■ DA FARE
Riscrivi il testo di tutte le voci sostituendo "connection pool" con "connection pooler" e lasciando invariato tutto il resto. Non includere le immagini nella risposta.
___ MATERIALE FORNITO ___
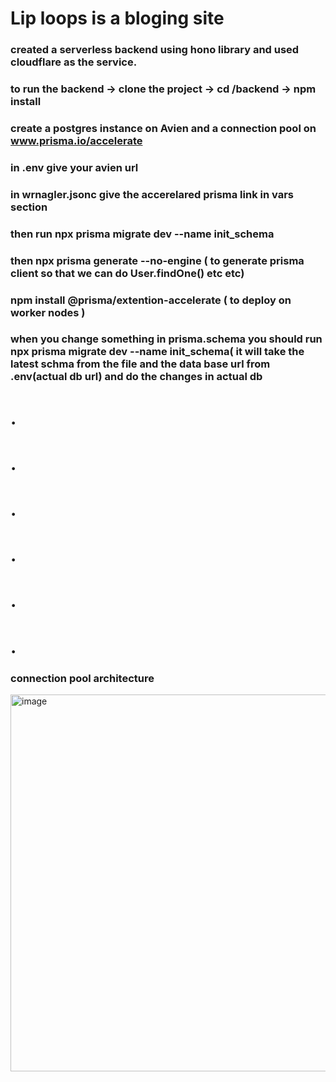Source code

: # Lip loops is a bloging site 

### created a serverless backend using hono library and used cloudflare as the service.

### to run the backend -> clone the project -> cd /backend -> npm install
### create a postgres instance on Avien and a connection pool on www.prisma.io/accelerate 
### in .env give your avien url
### in wrnagler.jsonc give the accerelared prisma link in vars section
### then run npx prisma migrate dev --name init_schema
### then npx prisma generate --no-engine ( to generate prisma client so that we can do User.findOne() etc etc)
### npm install @prisma/extention-accelerate ( to deploy on worker nodes )
### when you change something in prisma.schema you should run npx prisma migrate dev --name init_schema( it will take the latest schma from the file and the data base url from .env(actual db url) and do the changes in actual db

# .
# .
# .
# .
# .
# .
### connection pool architecture
<img width="1287" height="603" alt="image" src="https://github.com/user-attachments/assets/86b3fe1a-c998-4bc5-8fb0-48e5faaab470" />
___
■ COMPITO SVOLTO
Source code

: # Lip loops is a bloging site 

### created a serverless backend using hono library and used cloudflare as the service.

### to run the backend -> clone the project -> cd /backend -> npm install
### create a postgres instance on Avien and a connection pooler on www.prisma.io/accelerate 
### in .env give your avien url
### in wrnagler.jsonc give the accerelared prisma link in vars section
### then run npx prisma migrate dev --name init_schema
### then npx prisma generate --no-engine ( to generate prisma client so that we can do User.findOne() etc etc)
### npm install @prisma/extention-accelerate ( to deploy on worker nodes )
### when you change something in prisma.schema you should run npx prisma migrate dev --name init_schema( it will take the latest schma from the file and the data base url from .env(actual db url) and do the changes in actual db

# .
# .
# .
# .
# .
# .
### connection pooler architecture
<img width="1287" height="603" alt="image" src="https://github.com/user-attachments/assets/86b3fe1a-c998-4bc5-8fb0-48e5faaab470" />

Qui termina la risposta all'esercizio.